The Academy’s most recent membership survey indicated that 81 percent of respondents valued obtaining direct access as first or second in importance when prioritizing initiatives (62 percent first priority, 19 percent second). As a result, the Academy’s  Preferred Future (PF) 3A is “Achieve Direct Access,” reflecting your input.

Academy leadership is also sensitive to the value of our collective resources. Decisions regarding which initiatives to support or oppose are made in part by the feasibility for success. Political and economic climates are not static, and successful advocacy demands varied approaches and methods. In the 113th congressional session, cost factors significantly impact efforts to move legislative initiatives forward. Simply put, legislation that expands costs by expanding scope of coverage and/or a concurrent increase in utilization will find the current congressional climate hostile.

Using an incremental approach based on long term relationships on Capitol Hill, as well as evidenced-based data derived from the Dobson Study, Direct Access remains the most viable option in terms of achievability at present. After many years, we now have empirical evidence (in the form of the Dobson Study) that demonstrates that Direct Access will save the system money. Other audiology initiatives that suggest expanding services for which audiologists may be reimbursed by Medicare will definitively incur additional cost in a “capped” system, and in the current budget conscious congressional arena, the battle for that expansion could be over before it is allowed to begin.

In making the case for full practice authority, educational standards and accreditation processes for audiology will undeniably come under increased scrutiny. Without empirical data to evidence positive outcomes measures, and lacking commensurate rigor and uniformity in our educational training programs, the challenge to convince stakeholders of the legitimacy of this quest will be very great indeed. Are we, as audiologists, willing to commit the requisite resources to ensure that the requirements for patient outcomes and educational standards are comparable to other physician groups? Are discussions about “which advocacy effort is best” centered on how we will meet challenges inherent to these foundational issues?
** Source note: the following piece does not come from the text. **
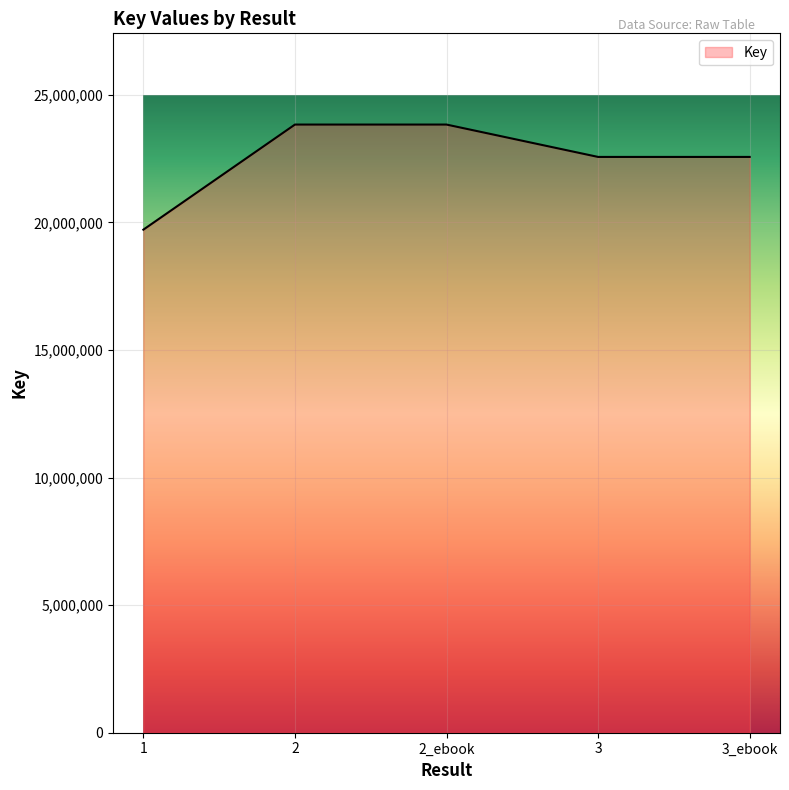

What is the average value?

22502861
In terms of comparisons that liken the pursuit of physician status by audiologists to that which was undertaken by optometry, the parallel is compelling. But it’s important to note that optometry’s approach was incremental, and took 22 years, from start to finish. Additionally, there’s a huge “culture of giving” differential, with the American Optometric Association’s Political Action Committee (PAC) noted at $1.8 million—which is significantly greater than Academy, ADA, and ASHA PACs combined (which total less than a half a million dollars).

Given the evidence now available in the Dobson Study supporting the true economies resultant from Direct Access, as well as current political and economic realities, the Academy has committed to “stay the course” for this advocacy initiative for the 113th congressional session. At the present time, diverting support from a long term initiative that is clearly a priority for our members, was effectively developed and carefully researched for achievability, and represents an incremental approach to the Mount Everest-sized challenge of limited license physician status, would not be in the best interest of the profession. That doesn’t mean that as practical, political, and professional realities change, the issue can’t or won’t be revisited by the Academy.
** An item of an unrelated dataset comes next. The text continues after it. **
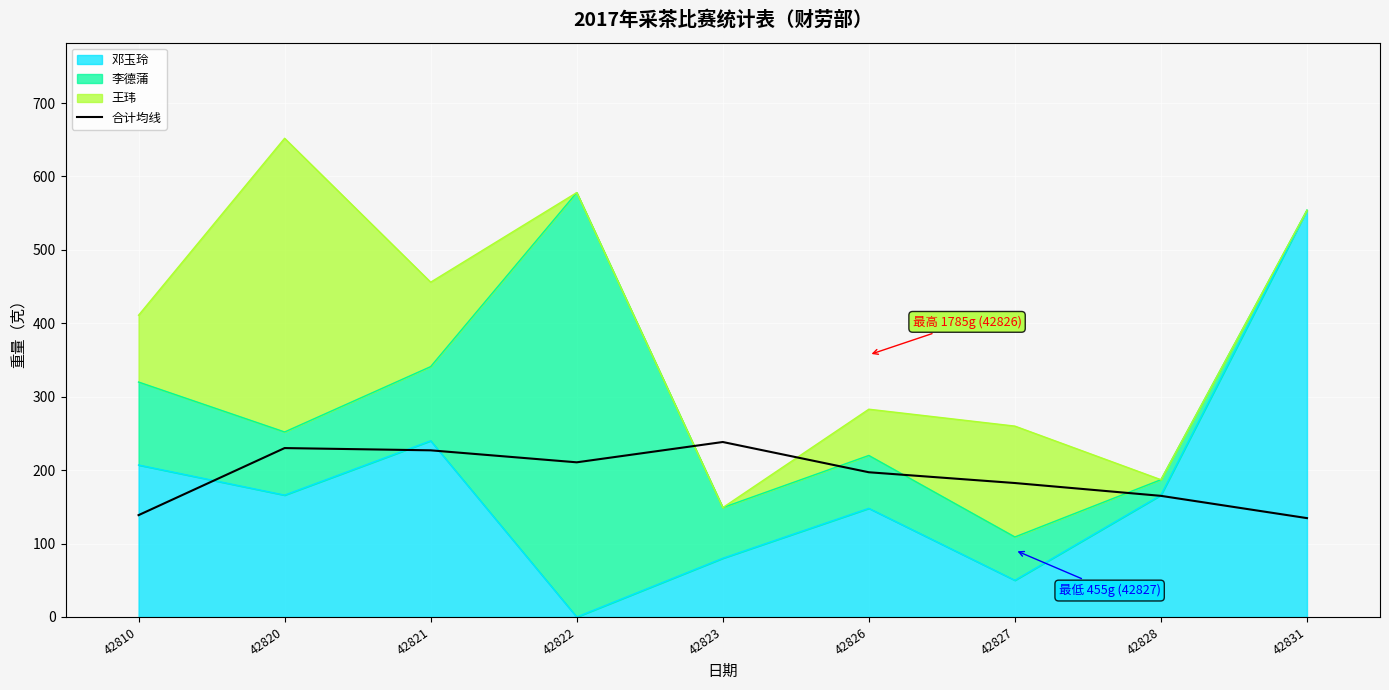

Rank the categories by value from highest to lowest.

42823, 42820, 42821, 42822, 42826, 42827, 42828, 42810, 42831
While the Academy philosophically agrees with the merits and desirability of LLP status, achievability is a very real issue. Raising a collective voice in pursuit of a change which so fundamentally alters the status of audiologists within the healthcare delivery system without the proper approach employed and foundations in place, with no empirical evidence that significant cost to the system will be not resultant, and in the absence of data that outcomes will significantly improve, will be an exercise in frustration. Limited License Physician status will be a privilege earned, not given. Are we up to the collective challenge?